- [Problem requirements]
From the rows below, copy out word for word the lines from the one containing "setempat ataupun da" through the one containing "atbalsta punkts Rēzeknē", including both of those lines. Leave the pictures out.

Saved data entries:

• • • • • • •

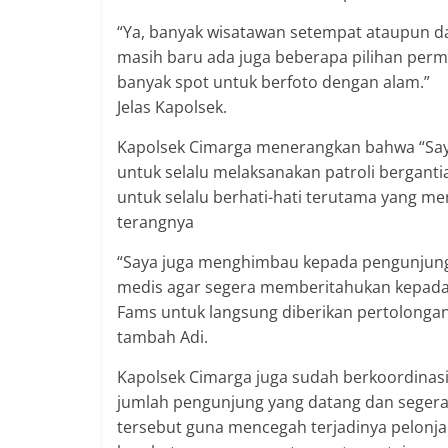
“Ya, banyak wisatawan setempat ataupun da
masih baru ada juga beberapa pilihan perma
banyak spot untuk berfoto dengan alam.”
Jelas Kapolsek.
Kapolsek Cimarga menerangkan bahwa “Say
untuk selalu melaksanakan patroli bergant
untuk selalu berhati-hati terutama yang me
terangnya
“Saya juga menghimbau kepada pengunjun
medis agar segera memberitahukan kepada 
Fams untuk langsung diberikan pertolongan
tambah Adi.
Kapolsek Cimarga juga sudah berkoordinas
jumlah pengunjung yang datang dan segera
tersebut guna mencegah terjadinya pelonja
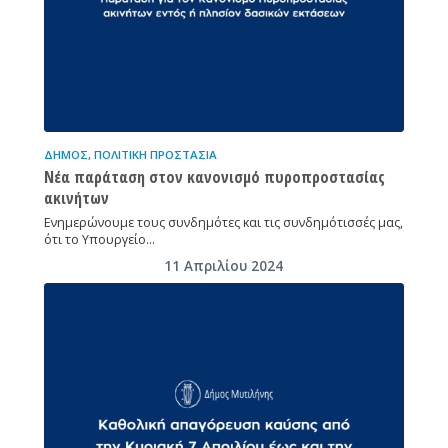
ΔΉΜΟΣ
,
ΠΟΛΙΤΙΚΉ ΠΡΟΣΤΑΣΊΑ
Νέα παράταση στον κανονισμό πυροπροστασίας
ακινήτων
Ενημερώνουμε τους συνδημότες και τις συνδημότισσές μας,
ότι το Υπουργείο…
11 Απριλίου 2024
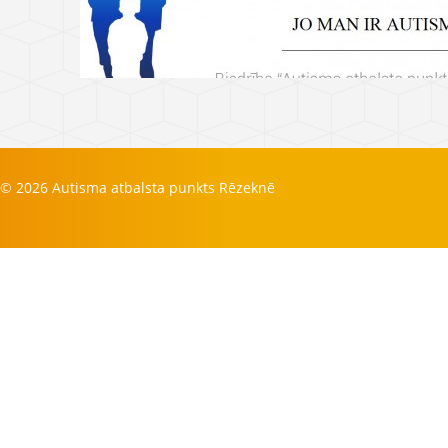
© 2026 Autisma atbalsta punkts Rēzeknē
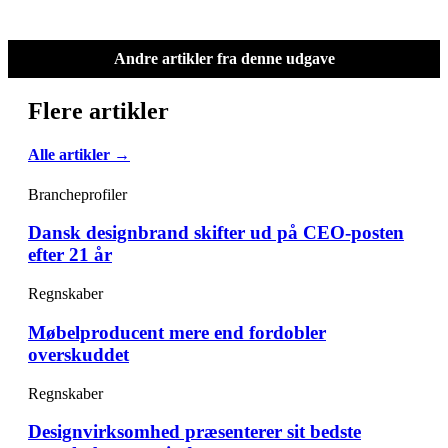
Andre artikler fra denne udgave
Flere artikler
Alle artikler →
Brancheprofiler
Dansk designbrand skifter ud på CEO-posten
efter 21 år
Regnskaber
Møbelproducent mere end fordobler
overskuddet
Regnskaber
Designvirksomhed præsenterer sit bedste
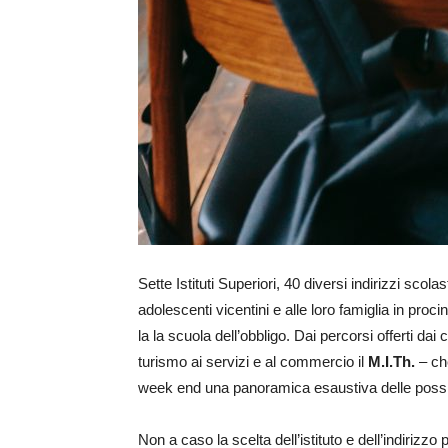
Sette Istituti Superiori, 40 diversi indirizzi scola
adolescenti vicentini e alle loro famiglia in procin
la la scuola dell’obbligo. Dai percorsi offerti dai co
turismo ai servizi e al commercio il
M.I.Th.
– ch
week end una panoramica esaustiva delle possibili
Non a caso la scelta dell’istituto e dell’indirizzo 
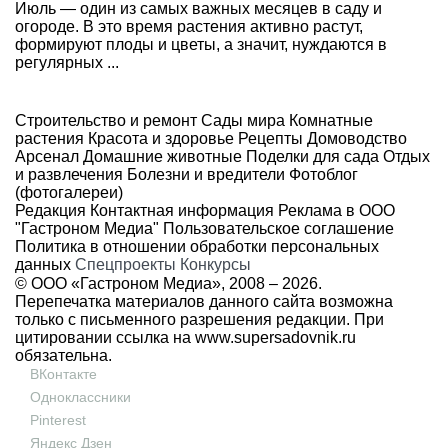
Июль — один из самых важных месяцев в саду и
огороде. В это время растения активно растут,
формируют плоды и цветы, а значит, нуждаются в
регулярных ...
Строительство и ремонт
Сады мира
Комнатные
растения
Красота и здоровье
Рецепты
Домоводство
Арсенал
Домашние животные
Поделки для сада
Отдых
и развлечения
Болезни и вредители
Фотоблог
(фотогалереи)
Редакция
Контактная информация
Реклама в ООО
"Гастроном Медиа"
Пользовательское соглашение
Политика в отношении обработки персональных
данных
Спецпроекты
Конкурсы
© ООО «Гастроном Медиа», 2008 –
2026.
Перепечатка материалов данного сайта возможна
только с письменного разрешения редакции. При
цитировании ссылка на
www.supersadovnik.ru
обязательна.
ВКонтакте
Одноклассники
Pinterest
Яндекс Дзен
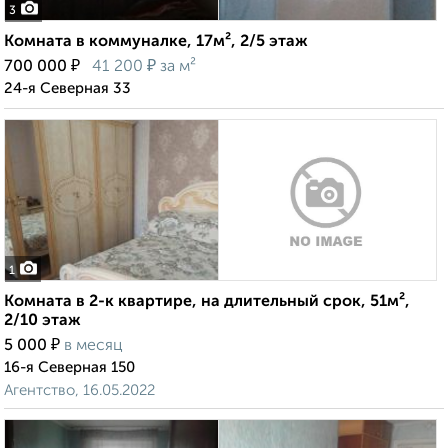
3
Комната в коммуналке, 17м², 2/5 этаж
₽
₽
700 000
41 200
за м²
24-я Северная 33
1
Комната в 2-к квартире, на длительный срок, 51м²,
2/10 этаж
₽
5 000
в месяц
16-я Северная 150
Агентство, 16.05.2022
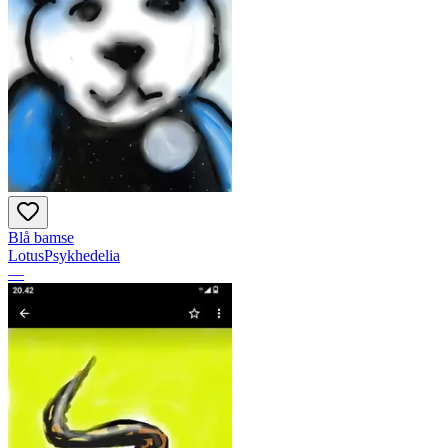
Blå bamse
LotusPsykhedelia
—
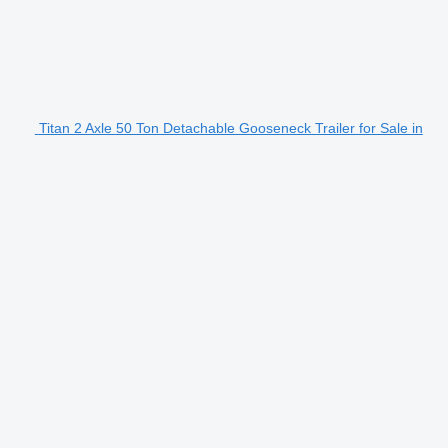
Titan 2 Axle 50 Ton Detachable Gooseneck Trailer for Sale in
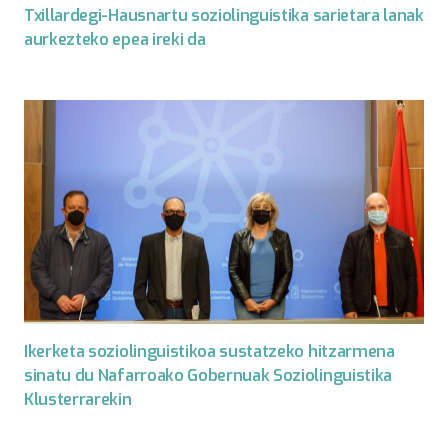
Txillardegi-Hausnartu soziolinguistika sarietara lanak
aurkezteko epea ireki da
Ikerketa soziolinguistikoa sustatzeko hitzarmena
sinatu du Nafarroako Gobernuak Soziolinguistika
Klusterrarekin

• • • • • • •

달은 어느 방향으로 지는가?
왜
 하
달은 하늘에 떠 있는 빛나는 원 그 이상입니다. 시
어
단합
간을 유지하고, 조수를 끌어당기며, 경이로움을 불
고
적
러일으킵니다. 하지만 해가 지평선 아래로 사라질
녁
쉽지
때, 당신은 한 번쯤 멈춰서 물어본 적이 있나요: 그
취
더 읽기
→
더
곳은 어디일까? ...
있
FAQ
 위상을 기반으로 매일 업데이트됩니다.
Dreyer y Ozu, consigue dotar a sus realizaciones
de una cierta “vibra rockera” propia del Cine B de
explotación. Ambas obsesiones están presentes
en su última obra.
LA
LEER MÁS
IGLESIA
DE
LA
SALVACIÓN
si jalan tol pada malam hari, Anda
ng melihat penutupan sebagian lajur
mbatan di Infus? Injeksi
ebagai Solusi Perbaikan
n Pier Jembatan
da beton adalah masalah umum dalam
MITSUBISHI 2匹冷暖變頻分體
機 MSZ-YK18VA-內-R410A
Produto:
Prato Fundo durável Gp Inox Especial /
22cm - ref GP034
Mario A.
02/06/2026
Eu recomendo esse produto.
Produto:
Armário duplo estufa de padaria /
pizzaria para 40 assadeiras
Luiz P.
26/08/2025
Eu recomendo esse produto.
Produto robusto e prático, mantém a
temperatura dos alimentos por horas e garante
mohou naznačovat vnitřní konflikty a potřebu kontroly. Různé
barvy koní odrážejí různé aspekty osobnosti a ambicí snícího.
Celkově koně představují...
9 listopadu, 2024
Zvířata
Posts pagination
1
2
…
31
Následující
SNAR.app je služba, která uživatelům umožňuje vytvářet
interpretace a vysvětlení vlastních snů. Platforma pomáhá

• • • • • • •

- [Written answer]
“Ya, banyak wisatawan setempat ataupun da
masih baru ada juga beberapa pilihan perma
banyak spot untuk berfoto dengan alam.”
Jelas Kapolsek.
Kapolsek Cimarga menerangkan bahwa “Say
untuk selalu melaksanakan patroli bergant
untuk selalu berhati-hati terutama yang me
terangnya
“Saya juga menghimbau kepada pengunjun
medis agar segera memberitahukan kepada 
Fams untuk langsung diberikan pertolongan
tambah Adi.
Kapolsek Cimarga juga sudah berkoordinas
jumlah pengunjung yang datang dan segera
tersebut guna mencegah terjadinya pelonja
ΔΉΜΟΣ
,
ΠΟΛΙΤΙΚΉ ΠΡΟΣΤΑΣΊΑ
Νέα παράταση στον κανονισμό πυροπροστασίας
ακινήτων
Ενημερώνουμε τους συνδημότες και τις συνδημότισσές μας,
ότι το Υπουργείο…
11 Απριλίου 2024
© 2026 Autisma atbalsta punkts Rēzeknē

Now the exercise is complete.